With that said, here are some of our favorite multifamily REITs:

  • AvalonBay Communities (AVB): This primarily coastal, Class A apartment owner/developer is the bluest blue-chip multifamily REIT focused on East and West Coast markets. Its huge development pipeline, which is largely located in faster-growing cities in the Sunbelt, presents a huge opportunity for value creation, as it can develop new properties at a much higher yield than it can buy existing properties. Despite that, it is currently priced at a 20% discount to NAV, which is a historically low valuation for the company.

AvalonBay Communities apartment complex

AvalonBay Communities

  • BSR REIT (OTCPK:BSRTF): BSR is a small, Class B multifamily REIT traded on the Toronto Stock Exchange as well as over-the-counter in the U.S. Over 90% of its apartment community portfolio is concentrated in the “Texas Triangle” of Houston, Dallas/Fort Worth, and Austin. These hot markets are fueling BSR’s peer-leading same-store NOI growth rate in the high teens.
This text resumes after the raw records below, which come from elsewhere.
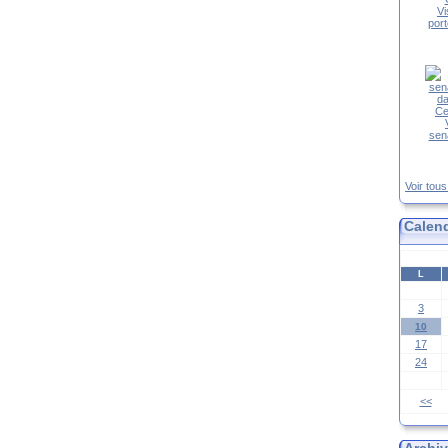
Vi
port
sena
Voir tou
Calend
L
3
10
17
24
<<
Archi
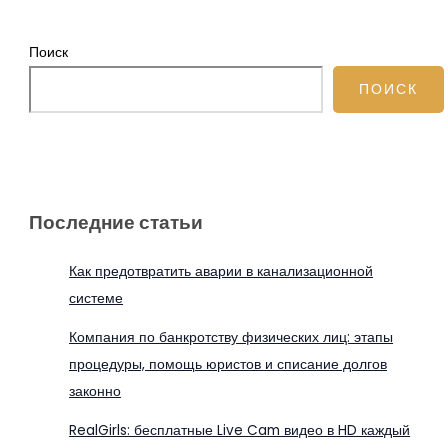
Поиск
ПОИСК
Последние статьи
Как предотвратить аварии в канализационной
системе
Компания по банкротству физических лиц: этапы
процедуры, помощь юристов и списание долгов
законно
RealGirls: бесплатные Live Cam видео в HD каждый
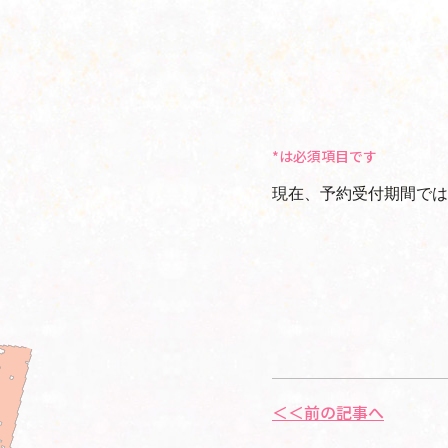
*は必須項目です
現在、予約受付期間では
＜＜前の記事へ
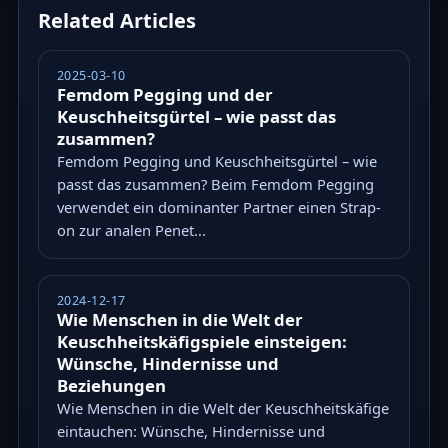
Related Articles
2025-03-10
Femdom Pegging und der
Keuschheitsgürtel – wie passt das
zusammen?
Femdom Pegging und Keuschheitsgürtel – wie
passt das zusammen? Beim Femdom Pegging
verwendet ein dominanter Partner einen Strap-
on zur analen Penet...
2024-12-17
Wie Menschen in die Welt der
Keuschheitskäfigspiele einsteigen:
Wünsche, Hindernisse und
Beziehungen
Wie Menschen in die Welt der Keuschheitskäfige
eintauchen: Wünsche, Hindernisse und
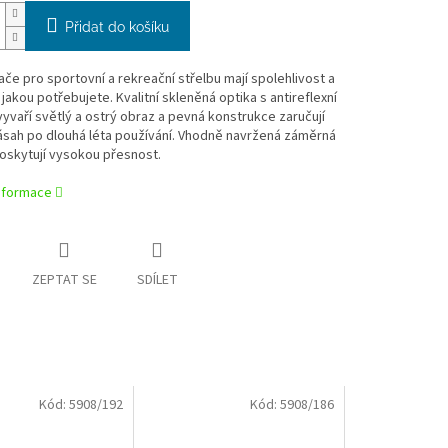
Přidat do košíku
e pro sportovní a rekreační střelbu mají spolehlivost a
jakou potřebujete. Kvalitní skleněná optika s antireflexní
yvaří světlý a ostrý obraz a pevná konstrukce zaručují
ásah po dlouhá léta používání. Vhodně navržená záměrná
oskytují vysokou přesnost.
informace
ZEPTAT SE
SDÍLET
Kód:
5908/192
Kód:
5908/186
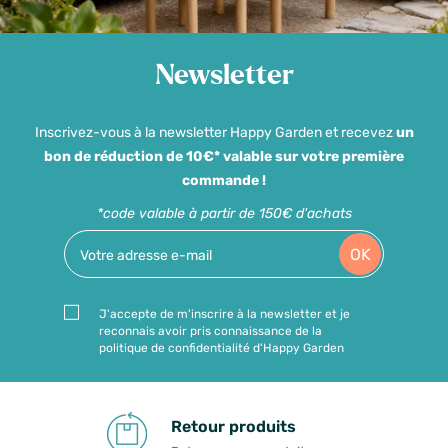
Newsletter
Inscrivez-vous à la newsletter Happy Garden et recevez
un
bon de réduction de 10€* valable sur votre première
commande !
*code valable à partir de 150€ d'achats
OK
J'accepte de m'inscrire à la newsletter et je
reconnais avoir pris connaissance de la
politique de confidentialité d'Happy Garden
Retour produits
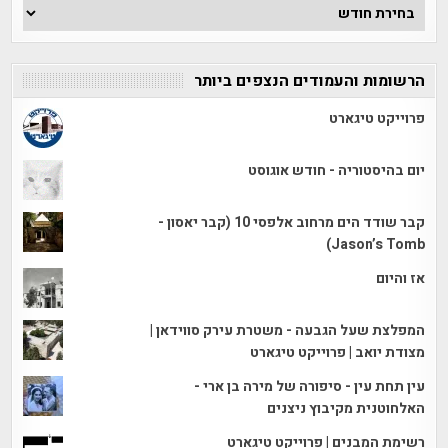
ארכיון
הכתבות
הרשומות והעמודים הנצפים ביותר
פרוייקט טיגארט
יום בהיסטוריה - חודש אוגוסט
קבר שודד הים מרחוב אלפסי 10 (קבר יאסון -
Jason’s Tomb)
אז והיום
המפלצת שעל הגבעה - משטרת עירק סווידאן |
מצודת יואב | פרוייקט טיגארט
עין תחת עין - סיפורה של מירה בן ארי -
האלחוטנית מקיבוץ ניצנים
רשימת המבנים | פרוייקט טיגארט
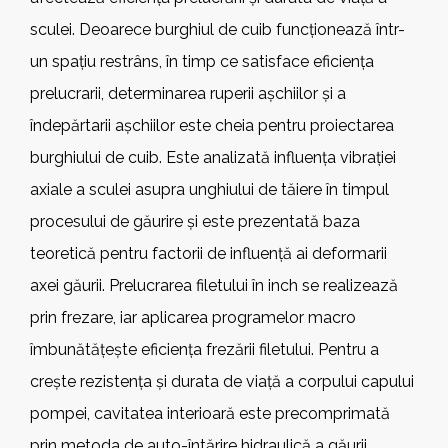
sculei. Deoarece burghiul de cuib funcționează într-
un spațiu restrâns, în timp ce satisface eficiența
prelucrarii, determinarea ruperii așchiilor și a
îndepărtarii așchiilor este cheia pentru proiectarea
burghiului de cuib. Este analizată influența vibrației
axiale a sculei asupra unghiului de tăiere în timpul
procesului de găurire și este prezentată baza
teoretică pentru factorii de influență ai deformarii
axei găurii. Prelucrarea filetului în inch se realizează
prin frezare, iar aplicarea programelor macro
îmbunătățește eficiența frezării filetului. Pentru a
crește rezistența și durata de viață a corpului capului
pompei, cavitatea interioară este precomprimată
prin metoda de auto-întărire hidraulică a găurii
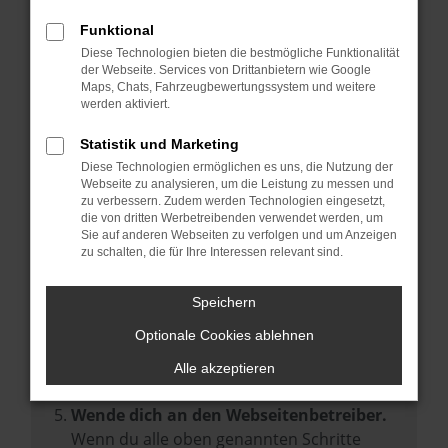
Prüfe deine Browsererweiterungen.
Manche Erweiterungen, wie Werbeblocker,
Funktional
können das Laden bestimmter Seiten
Diese Technologien bieten die bestmögliche Funktionalität
der Webseite. Services von Drittanbietern wie Google
verhindern. Funktioniert die Seite in einem
Maps, Chats, Fahrzeugbewertungssystem und weitere
anderen Browser oder in einem privaten
werden aktiviert.
Fenster?
Statistik und Marketing
Starte dein Gerät neu.
Diese Technologien ermöglichen es uns, die Nutzung der
Das kann manchmal helfen,
Webseite zu analysieren, um die Leistung zu messen und
zu verbessern. Zudem werden Technologien eingesetzt,
vorübergehende Probleme zu beheben.
die von dritten Werbetreibenden verwendet werden, um
Stelle sicher, dass dein Browser und dein
Sie auf anderen Webseiten zu verfolgen und um Anzeigen
zu schalten, die für Ihre Interessen relevant sind.
Betriebssystem auf dem neuesten Stand
sind.
Speichern
Veraltete Software birgt nicht nur ein
Sicherheitsrisiko, sondern kann auch dazu
Optionale Cookies ablehnen
führen, dass bestimmte Funktionen nicht
Alle akzeptieren
mehr unterstützt werden.
Wende dich an den Webseitenbetreiber.
Wenn du alle oben genannten Schritte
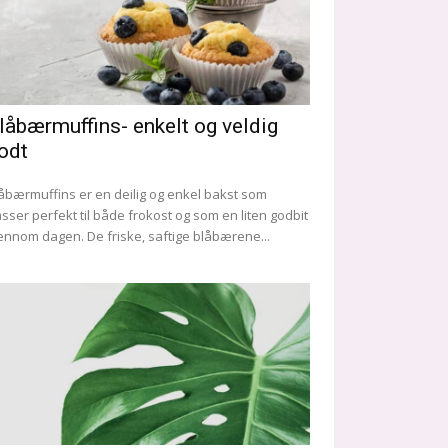
låbærmuffins- enkelt og veldig
odt
åbærmuffins er en deilig og enkel bakst som
sser perfekt til både frokost og som en liten godbit
ennom dagen. De friske, saftige blåbærene...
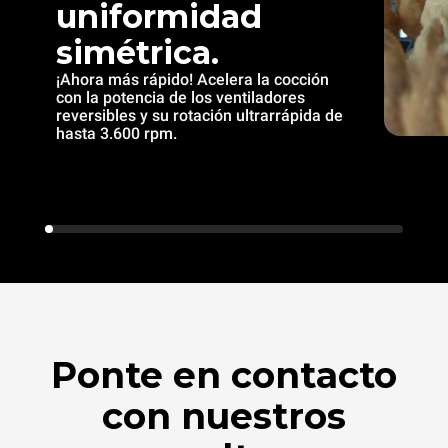
uniformidad
simétrica.
¡Ahora más rápido! Acelera la cocción
con la potencia de los ventiladores
reversibles y su rotación ultrarrápida de
hasta 3.600 rpm.
Ponte en contacto
con nuestros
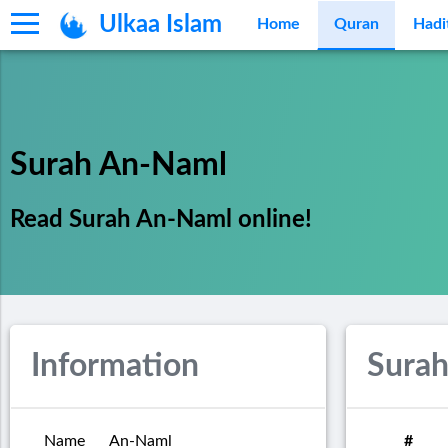
Ulkaa Islam
Home
Quran
Hadi
Surah An-Naml
Read Surah An-Naml online!
Information
Sura
Name
An-Naml
#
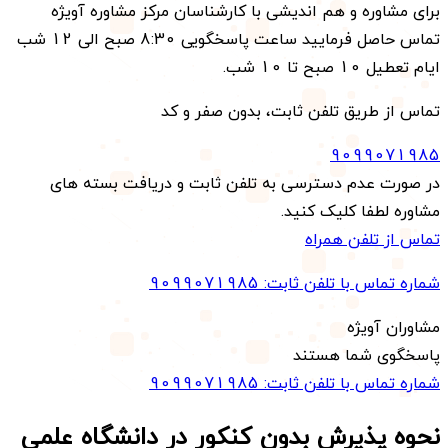
برای مشاوره و هم اندیشی با کارشناسان مرکز مشاوره آویژه
تماس حاصل فرمایید ساعت پاسخگویی 8:30 صبح الی 12 شب
ایام تعطیل 10 صبح تا 10 شب.
تماس از طریق تلفن ثابت، بدون صفر و کد
9099071985
در صورت عدم دسترسی به تلفن ثابت و دریافت بسته های
مشاوره لطفا کلیک کنید.
تماس از تلفن همراه
شماره تماس با تلفن ثابت:
9099071985
مشاوران آویژه
پاسخگوی شما هستند
شماره تماس با تلفن ثابت:
9099071985
نحوه پذیرش بدون کنکور در دانشگاه علمی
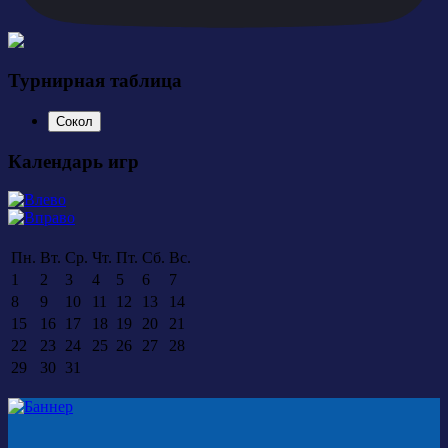
Турнирная таблица
Сокол
Календарь игр
Пн.
Вт.
Ср.
Чт.
Пт.
Сб.
Вс.
1
2
3
4
5
6
7
8
9
10
11
12
13
14
15
16
17
18
19
20
21
22
23
24
25
26
27
28
29
30
31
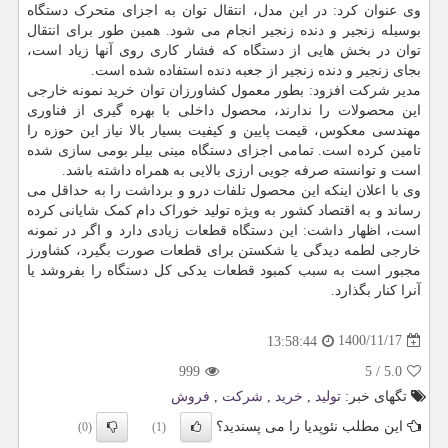
وی عنوان کرد: در این مدل، انتقال توان به اجزای متحرک دستگاه
بوسیله زنجیر و دنده زنجیر انجام می شود. همین طور برای انتقال
توان در بخش هایی از دستگاه که فشار کاری روی آنها زیاد است،
بجای زنجیر و دنده زنجیر از جعبه دنده استفاده شده است.
مدیر شرکت افزود: بطور معمول کشاورزان توان خرید نمونه خارجی
این محصولات را ندارند، محصول داخلی با بهره گیری از فناوری
مهندسی معکوس، قیمت پایین و کیفیت بسیار بالا نیاز این حوزه را
تامین کرده است. تمامی اجزای دستگاه مینی بیلر بومی سازی شده
است و توانسته صرفه جویی ارزی بالایی به همراه داشته باشد.
وی با اعلان اینکه این محصول تلفات درو و برداشت را به حداقل می
رساند و به اقتصاد کشور به ویژه تولید خوراک دام کمک شایانی کرده
است، اظهار داشت: این دستگاه قطعات زیادی دارد و اگر در نمونه
خارجی لطمه دیدگی یا شکستن برای قطعات صورت بگیرد، کشاورز
مجبور است به سبب کمبود قطعات یدکی کل دستگاه را بفروشد یا
آنرا کنار بگذارد.
1400/11/17
13:58:44
999
5
/
5.0
تگهای خبر:
تولید
,
خرید
,
شركت
,
فروش
این مطلب نئوپدیا را می پسندید؟
(0)
(1)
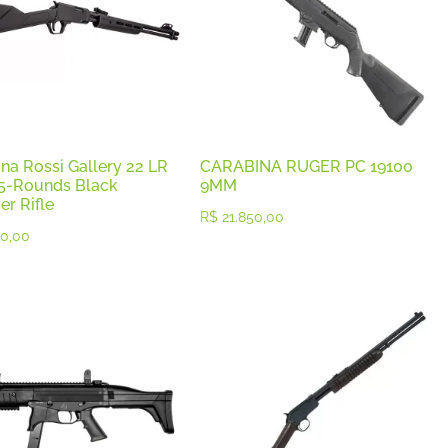
na Rossi Gallery 22 LR
CARABINA RUGER PC 19100
15-Rounds Black
9MM
r Rifle
R$
21.850,00
0,00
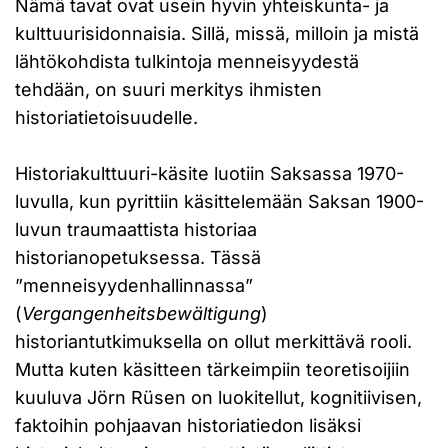
Nämä tavat ovat usein hyvin yhteiskunta- ja
kulttuurisidonnaisia. Sillä, missä, milloin ja mistä
lähtökohdista tulkintoja menneisyydestä
tehdään, on suuri merkitys ihmisten
historiatietoisuudelle.
Historiakulttuuri-käsite luotiin Saksassa 1970-
luvulla, kun pyrittiin käsittelemään Saksan 1900-
luvun traumaattista historiaa
historianopetuksessa. Tässä
”menneisyydenhallinnassa”
(
Vergangenheitsbewältigung
)
historiantutkimuksella on ollut merkittävä rooli.
Mutta kuten käsitteen tärkeimpiin teoretisoijiin
kuuluva Jörn Rüsen on luokitellut, kognitiivisen,
faktoihin pohjaavan historiatiedon lisäksi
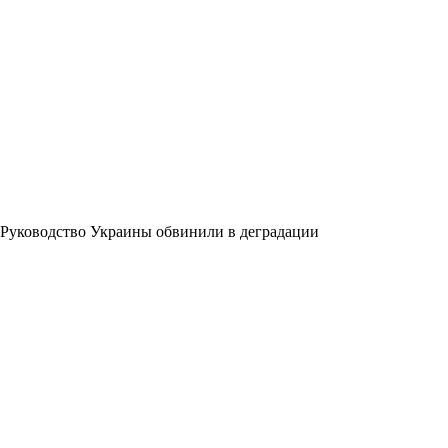
Руководство Украины обвинили в деградации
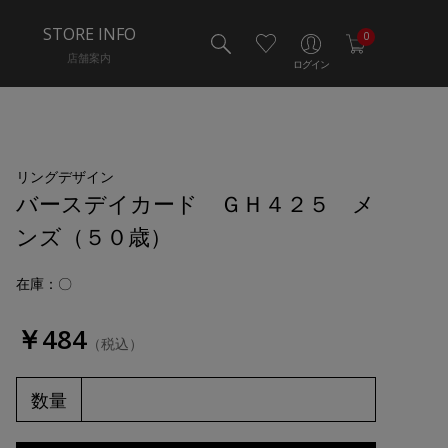
STORE INFO
0
店舗案内
ログイン
リングデザイン
バースデイカード ＧＨ４２５ メ
ンズ（５０歳）
在庫：〇
￥484
（税込）
数量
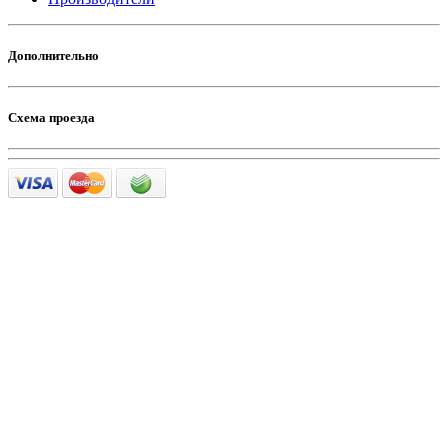
Дополнительно
Схема проезда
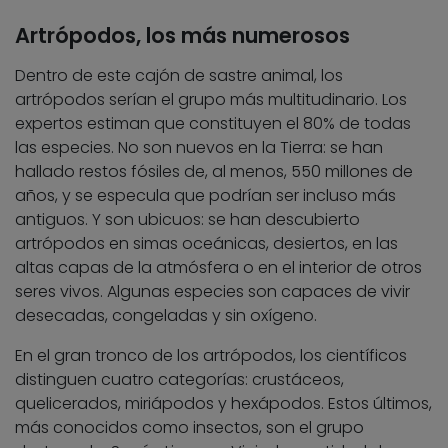
Artrópodos, los más numerosos
Dentro de este cajón de sastre animal, los
artrópodos serían el grupo más multitudinario. Los
expertos estiman que constituyen el 80% de todas
las especies. No son nuevos en la Tierra: se han
hallado restos fósiles de, al menos, 550 millones de
años, y se especula que podrían ser incluso más
antiguos. Y son ubicuos: se han descubierto
artrópodos en simas oceánicas, desiertos, en las
altas capas de la atmósfera o en el interior de otros
seres vivos. Algunas especies son capaces de vivir
desecadas, congeladas y sin oxígeno.
En el gran tronco de los artrópodos, los científicos
distinguen cuatro categorías: crustáceos,
quelicerados, miriápodos y hexápodos. Estos últimos,
más conocidos como insectos, son el grupo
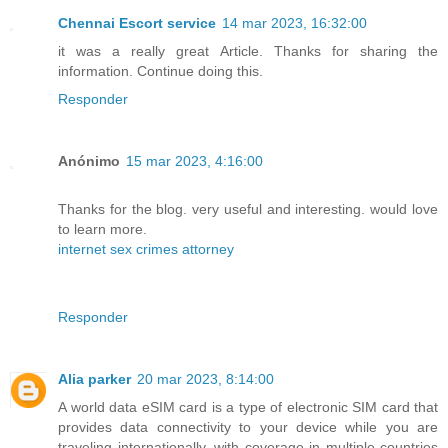
Chennai Escort service
14 mar 2023, 16:32:00
it was a really great Article. Thanks for sharing the
information. Continue doing this.
Responder
Anónimo
15 mar 2023, 4:16:00
Thanks for the blog. very useful and interesting. would love
to learn more.
internet sex crimes attorney
Responder
Alia parker
20 mar 2023, 8:14:00
A world data eSIM card is a type of electronic SIM card that
provides data connectivity to your device while you are
traveling internationally, with coverage in multiple countries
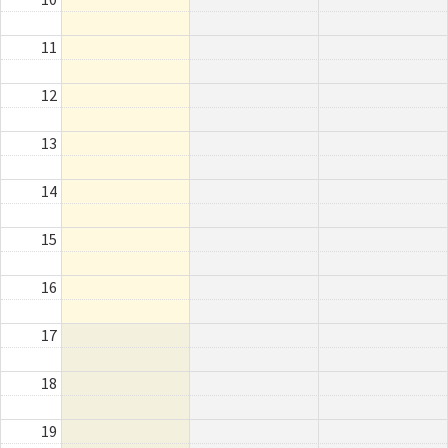
11
12
13
14
15
16
17
18
19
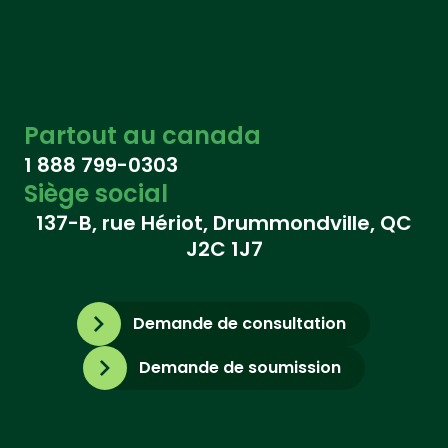
Partout au canada
1 888 799-0303
Siège social
137-B, rue Hériot, Drummondville, QC
J2C 1J7
Demande de consultation
Demande de soumission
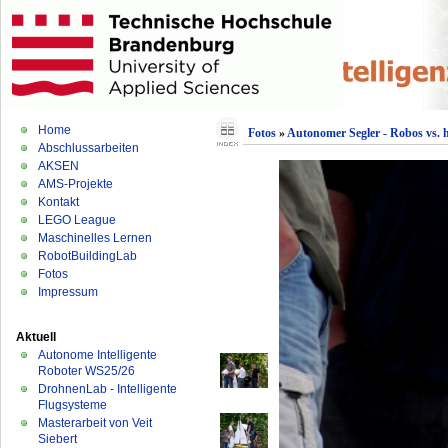
Home
Fotos
»
Autonomer Segler - Robos vs.
Abschlussarbeiten
AKSEN
AMS-Projekte
Kontakt
LEGO League
Maschinelles Lernen
RobotBuildingLab
Fotos
Impressum
Aktuell
Autonome Intelligente
Roboter WS25/26
DrohnenLab - Intelligente
Flugsysteme
Masterarbeit von Veit
Siebert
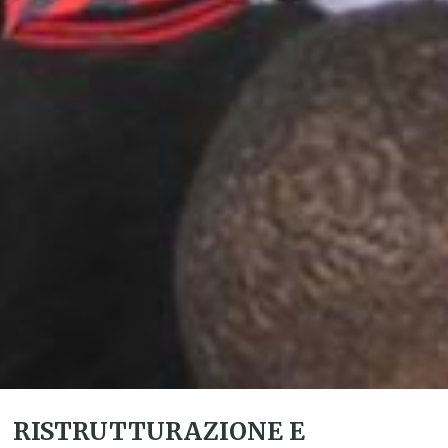
RISTRUTTURAZIONE E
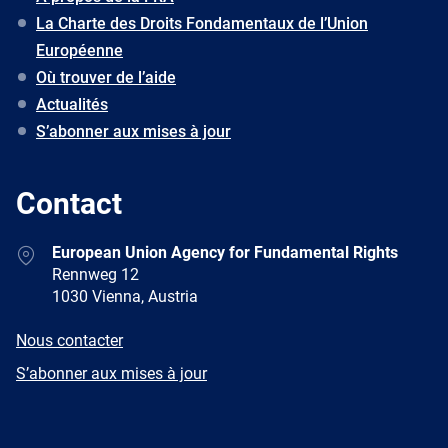
La Charte des Droits Fondamentaux de l’Union
Européenne
Où trouver de l’aide
Actualités
S’abonner aux mises à jour
Contact
Address
European Union Agency for Fundamental Rights
Rennweg 12
1030 Vienna, Austria
E-
Nous contacter
mail
Newsletter
S’abonner aux mises à jour
Facebook
Twitter
LinkedIn
YouTube
Newsletter
E-
RSS
mail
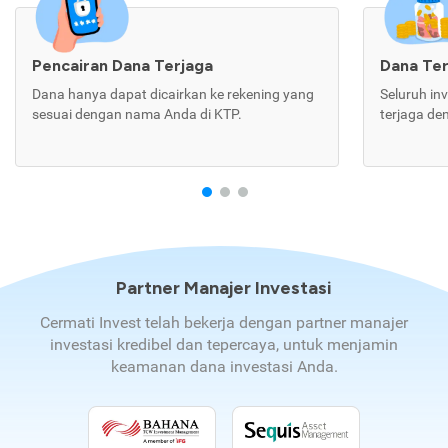
Pencairan Dana Terjaga
Dana Te
Dana hanya dapat dicairkan ke rekening yang
Seluruh in
sesuai dengan nama Anda di KTP.
terjaga de
Partner Manajer Investasi
Cermati Invest telah bekerja dengan partner manajer
investasi kredibel dan tepercaya, untuk menjamin
keamanan dana investasi Anda.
It is currently priced at a huge 25% discount to NAV despite growing the fastest in its history.

BSR REIT apartment complex

BSR REIT

  • Camden Property Trust (CPT): Houston-based CPT is an $18 billion enterprise value, primarily Sunbelt multifamily owner/developer. Its portfolio is split roughly 60% Class B and 40% Class A properties, which should make its rental revenue more resilient in the midst of high inflation and through a potential recession. It is also priced at a large 20% discount to NAV, which is rare for a REIT of this quality.

Camden Property Trust apartment complex

Camden Property Trust

In short, though we are growing increasingly concerned that the U.S. housing market could be in for some serious pain ahead, we remain bullish on apartments, especially those located in the Sunbelt.